Since last November, the Reserve Bank’s cash interest rate, at which it lends to commercial banks, has stood at 0.1%. As well as being at a record low, this figure is substantially less than inflation, meaning that financial authorities are effectively paying the private banking system to urge loans on customers.
Tax breaks fuel the fire
The government’s tax concessions have added still more fuel to the fire. Negative gearing allows owners of investment properties to deduct any net losses on these investments from their general taxable income. According to Australia Institute economist Matt Grudnoff, the main winners are older men in the top 20% income bracket, living in Liberal-held electorates.

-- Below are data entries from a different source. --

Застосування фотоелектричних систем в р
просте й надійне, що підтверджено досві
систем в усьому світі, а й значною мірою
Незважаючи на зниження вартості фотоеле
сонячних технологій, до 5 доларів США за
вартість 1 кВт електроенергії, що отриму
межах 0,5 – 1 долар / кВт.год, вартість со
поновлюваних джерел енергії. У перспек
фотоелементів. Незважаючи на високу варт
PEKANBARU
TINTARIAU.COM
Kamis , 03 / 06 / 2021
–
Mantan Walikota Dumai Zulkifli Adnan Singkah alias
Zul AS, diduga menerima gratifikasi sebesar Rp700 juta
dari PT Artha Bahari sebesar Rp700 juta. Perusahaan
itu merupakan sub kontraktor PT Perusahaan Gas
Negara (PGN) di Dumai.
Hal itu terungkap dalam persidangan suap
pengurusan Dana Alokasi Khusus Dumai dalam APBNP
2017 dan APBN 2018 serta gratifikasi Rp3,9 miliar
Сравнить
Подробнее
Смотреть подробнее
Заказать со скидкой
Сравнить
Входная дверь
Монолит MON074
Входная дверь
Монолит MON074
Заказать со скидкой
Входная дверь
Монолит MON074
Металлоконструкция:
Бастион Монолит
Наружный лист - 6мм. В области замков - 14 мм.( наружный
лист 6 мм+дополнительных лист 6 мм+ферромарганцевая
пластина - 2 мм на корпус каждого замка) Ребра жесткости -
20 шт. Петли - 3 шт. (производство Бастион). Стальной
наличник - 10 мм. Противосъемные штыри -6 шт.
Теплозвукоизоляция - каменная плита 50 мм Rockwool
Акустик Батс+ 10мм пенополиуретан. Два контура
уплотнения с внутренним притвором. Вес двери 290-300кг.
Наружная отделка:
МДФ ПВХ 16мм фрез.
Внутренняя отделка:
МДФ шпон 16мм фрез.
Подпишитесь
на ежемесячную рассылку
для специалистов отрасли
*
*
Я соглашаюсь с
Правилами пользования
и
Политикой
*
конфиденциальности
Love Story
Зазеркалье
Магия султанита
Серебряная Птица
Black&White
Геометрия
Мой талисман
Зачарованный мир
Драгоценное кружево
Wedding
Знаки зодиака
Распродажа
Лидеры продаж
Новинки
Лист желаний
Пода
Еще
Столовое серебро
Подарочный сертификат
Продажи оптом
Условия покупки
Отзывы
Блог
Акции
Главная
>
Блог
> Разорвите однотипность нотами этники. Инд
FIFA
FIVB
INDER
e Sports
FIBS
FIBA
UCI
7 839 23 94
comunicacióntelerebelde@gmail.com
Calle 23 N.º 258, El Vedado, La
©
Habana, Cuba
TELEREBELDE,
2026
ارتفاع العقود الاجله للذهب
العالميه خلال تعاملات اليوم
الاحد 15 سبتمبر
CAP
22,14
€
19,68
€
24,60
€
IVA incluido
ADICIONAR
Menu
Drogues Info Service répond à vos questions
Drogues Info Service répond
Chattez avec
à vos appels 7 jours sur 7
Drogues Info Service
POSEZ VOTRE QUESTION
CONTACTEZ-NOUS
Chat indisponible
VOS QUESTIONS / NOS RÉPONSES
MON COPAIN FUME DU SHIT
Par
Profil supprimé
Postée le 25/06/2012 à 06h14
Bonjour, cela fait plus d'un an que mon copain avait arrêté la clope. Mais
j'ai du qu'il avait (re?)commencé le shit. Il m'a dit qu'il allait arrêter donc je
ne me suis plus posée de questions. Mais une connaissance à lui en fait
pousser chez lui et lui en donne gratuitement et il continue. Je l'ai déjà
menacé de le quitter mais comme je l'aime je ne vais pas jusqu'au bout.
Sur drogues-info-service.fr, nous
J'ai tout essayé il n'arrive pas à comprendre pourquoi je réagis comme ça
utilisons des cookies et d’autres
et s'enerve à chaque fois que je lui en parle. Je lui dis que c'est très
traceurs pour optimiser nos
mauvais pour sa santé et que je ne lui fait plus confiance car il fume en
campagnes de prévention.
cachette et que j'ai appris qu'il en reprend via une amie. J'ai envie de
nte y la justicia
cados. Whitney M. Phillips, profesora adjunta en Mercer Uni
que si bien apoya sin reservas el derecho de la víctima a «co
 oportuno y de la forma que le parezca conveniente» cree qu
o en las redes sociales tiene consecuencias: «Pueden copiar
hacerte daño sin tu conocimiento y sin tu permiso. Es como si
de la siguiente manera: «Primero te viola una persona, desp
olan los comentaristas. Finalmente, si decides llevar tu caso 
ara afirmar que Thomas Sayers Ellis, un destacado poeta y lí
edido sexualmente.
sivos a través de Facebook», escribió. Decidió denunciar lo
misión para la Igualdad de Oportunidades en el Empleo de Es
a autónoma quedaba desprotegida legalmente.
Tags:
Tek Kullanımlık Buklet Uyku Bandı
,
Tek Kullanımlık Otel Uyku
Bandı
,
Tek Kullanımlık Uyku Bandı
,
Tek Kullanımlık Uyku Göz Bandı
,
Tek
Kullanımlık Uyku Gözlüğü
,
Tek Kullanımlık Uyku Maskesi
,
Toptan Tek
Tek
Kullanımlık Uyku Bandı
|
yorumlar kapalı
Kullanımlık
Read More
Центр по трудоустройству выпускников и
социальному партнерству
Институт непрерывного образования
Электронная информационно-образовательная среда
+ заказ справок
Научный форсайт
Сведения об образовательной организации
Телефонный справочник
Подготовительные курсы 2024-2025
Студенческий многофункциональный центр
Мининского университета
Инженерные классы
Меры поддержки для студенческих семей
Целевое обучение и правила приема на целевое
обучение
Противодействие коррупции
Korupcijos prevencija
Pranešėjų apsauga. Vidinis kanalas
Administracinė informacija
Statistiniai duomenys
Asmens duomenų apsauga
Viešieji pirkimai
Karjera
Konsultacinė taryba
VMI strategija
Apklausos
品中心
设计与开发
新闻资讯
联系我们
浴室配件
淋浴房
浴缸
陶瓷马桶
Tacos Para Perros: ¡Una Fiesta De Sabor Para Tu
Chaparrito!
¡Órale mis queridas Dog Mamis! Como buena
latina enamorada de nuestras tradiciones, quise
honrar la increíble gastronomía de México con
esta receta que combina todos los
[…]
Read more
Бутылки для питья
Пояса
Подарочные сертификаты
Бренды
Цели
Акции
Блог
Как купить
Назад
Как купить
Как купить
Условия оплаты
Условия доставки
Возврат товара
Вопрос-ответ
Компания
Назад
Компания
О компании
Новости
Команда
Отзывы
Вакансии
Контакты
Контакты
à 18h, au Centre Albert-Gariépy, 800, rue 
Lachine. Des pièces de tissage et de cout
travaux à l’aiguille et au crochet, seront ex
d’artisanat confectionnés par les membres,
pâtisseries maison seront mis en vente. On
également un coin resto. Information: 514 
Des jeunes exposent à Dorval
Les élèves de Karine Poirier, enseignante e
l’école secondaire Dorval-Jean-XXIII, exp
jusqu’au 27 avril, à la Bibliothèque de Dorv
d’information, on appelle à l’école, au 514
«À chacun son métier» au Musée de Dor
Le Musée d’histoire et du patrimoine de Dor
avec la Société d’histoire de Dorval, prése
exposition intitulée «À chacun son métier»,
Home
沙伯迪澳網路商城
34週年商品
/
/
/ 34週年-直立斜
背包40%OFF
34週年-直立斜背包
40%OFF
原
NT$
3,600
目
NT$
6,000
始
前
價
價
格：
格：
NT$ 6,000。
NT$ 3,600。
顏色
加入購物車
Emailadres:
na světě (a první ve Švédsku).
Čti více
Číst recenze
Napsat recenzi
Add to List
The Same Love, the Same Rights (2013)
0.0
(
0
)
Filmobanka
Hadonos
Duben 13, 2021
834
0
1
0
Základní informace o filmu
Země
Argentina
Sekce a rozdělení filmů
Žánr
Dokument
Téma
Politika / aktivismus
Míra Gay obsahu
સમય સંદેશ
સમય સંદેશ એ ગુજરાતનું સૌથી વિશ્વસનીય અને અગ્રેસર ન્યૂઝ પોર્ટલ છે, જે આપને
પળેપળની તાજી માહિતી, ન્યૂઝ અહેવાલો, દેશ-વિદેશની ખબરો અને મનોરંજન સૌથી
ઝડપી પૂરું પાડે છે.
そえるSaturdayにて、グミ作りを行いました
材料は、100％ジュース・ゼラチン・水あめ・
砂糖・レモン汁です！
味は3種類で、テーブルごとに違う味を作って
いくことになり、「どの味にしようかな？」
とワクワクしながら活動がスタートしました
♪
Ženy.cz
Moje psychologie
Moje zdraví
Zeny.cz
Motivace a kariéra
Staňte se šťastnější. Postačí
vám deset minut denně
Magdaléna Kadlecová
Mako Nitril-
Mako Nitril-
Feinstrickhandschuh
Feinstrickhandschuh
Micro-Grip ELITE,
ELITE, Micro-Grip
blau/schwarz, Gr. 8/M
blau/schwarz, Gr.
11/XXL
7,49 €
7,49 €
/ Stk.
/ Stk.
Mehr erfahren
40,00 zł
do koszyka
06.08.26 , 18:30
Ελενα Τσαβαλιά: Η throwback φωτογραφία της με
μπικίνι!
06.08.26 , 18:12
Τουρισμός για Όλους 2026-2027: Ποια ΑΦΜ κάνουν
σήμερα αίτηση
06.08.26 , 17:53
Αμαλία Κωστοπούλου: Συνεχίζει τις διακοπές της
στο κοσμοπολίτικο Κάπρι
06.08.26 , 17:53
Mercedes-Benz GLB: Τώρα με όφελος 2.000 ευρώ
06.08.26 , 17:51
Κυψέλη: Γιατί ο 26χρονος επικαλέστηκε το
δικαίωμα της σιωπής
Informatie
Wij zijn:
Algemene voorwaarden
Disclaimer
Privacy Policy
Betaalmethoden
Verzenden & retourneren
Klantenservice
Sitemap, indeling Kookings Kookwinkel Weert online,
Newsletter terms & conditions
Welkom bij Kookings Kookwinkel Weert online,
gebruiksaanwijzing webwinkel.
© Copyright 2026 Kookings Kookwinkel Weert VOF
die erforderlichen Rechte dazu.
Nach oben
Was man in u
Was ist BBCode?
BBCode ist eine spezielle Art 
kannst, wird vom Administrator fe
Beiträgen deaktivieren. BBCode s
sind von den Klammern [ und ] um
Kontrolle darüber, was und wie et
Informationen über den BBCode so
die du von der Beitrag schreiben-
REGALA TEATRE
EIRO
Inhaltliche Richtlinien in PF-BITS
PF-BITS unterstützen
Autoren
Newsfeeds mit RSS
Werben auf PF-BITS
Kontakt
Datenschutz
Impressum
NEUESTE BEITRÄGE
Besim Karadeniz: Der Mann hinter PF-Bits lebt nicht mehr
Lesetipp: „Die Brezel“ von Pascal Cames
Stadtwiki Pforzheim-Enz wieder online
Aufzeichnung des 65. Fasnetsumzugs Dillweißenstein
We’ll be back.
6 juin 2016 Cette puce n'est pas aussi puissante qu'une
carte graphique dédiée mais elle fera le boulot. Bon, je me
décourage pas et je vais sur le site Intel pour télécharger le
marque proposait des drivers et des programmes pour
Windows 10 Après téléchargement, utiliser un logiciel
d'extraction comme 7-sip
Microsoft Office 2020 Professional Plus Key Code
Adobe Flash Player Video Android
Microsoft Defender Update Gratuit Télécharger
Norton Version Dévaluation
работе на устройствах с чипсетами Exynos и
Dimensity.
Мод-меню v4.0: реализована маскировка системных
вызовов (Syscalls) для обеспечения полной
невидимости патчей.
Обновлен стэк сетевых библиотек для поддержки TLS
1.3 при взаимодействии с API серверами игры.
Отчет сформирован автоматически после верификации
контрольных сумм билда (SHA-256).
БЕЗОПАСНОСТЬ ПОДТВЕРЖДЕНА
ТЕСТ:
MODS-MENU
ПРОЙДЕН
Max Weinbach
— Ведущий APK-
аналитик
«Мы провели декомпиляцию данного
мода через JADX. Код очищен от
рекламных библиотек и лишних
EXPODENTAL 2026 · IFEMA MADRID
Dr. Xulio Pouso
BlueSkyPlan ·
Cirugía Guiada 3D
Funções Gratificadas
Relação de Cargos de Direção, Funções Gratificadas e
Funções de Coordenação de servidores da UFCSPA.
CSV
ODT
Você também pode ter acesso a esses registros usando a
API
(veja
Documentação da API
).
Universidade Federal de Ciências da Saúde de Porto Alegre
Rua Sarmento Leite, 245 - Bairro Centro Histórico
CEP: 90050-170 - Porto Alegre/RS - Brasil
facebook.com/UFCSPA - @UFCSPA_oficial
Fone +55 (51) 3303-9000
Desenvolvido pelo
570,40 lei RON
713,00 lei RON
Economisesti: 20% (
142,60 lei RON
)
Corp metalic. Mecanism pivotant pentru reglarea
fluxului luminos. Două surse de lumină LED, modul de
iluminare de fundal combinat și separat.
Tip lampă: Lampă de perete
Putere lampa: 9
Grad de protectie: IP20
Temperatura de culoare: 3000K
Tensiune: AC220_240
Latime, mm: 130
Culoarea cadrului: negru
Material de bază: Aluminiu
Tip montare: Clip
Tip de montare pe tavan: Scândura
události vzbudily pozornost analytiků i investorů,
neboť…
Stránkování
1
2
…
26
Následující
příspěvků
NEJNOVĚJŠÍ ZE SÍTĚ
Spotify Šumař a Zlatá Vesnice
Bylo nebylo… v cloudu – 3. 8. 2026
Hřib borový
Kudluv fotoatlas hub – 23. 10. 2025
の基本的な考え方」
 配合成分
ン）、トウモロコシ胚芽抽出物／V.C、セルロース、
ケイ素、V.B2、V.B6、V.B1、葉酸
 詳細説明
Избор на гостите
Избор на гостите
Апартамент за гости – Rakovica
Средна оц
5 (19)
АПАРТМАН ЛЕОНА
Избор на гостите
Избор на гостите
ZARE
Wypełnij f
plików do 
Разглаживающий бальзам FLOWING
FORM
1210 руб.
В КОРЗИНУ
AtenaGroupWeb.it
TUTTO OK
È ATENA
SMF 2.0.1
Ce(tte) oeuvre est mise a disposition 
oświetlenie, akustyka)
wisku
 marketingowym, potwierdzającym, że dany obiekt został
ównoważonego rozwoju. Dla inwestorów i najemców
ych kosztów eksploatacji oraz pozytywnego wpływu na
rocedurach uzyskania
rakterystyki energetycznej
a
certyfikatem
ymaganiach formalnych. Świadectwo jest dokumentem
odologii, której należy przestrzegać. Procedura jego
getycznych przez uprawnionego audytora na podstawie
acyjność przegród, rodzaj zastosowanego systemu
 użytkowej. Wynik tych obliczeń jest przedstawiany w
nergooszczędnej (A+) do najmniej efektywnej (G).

The capital gains tax discount, introduced by the John Howard Coalition government in 1999, gives property owners a 50% tax concession on capital gains made when assets are sold, provided these assets have been held for at least 12 months.
The cost of this concession to government revenues, Grudnoff noted, is “just shy of $10 billion annually”, and almost 80% of the gains go to the top 10% of households by wealth.
When combined, negative gearing and the capital gains discount make a potent brew whose effect is to boost the returns from speculation.
In sum, the federal government’s policies in the housing area are bringing about a vast shift of wealth from non-owners of residential property to owners. Levels of inequality are increasing, as Australians become divided rigidly into owners of housing and those compelled to rent it.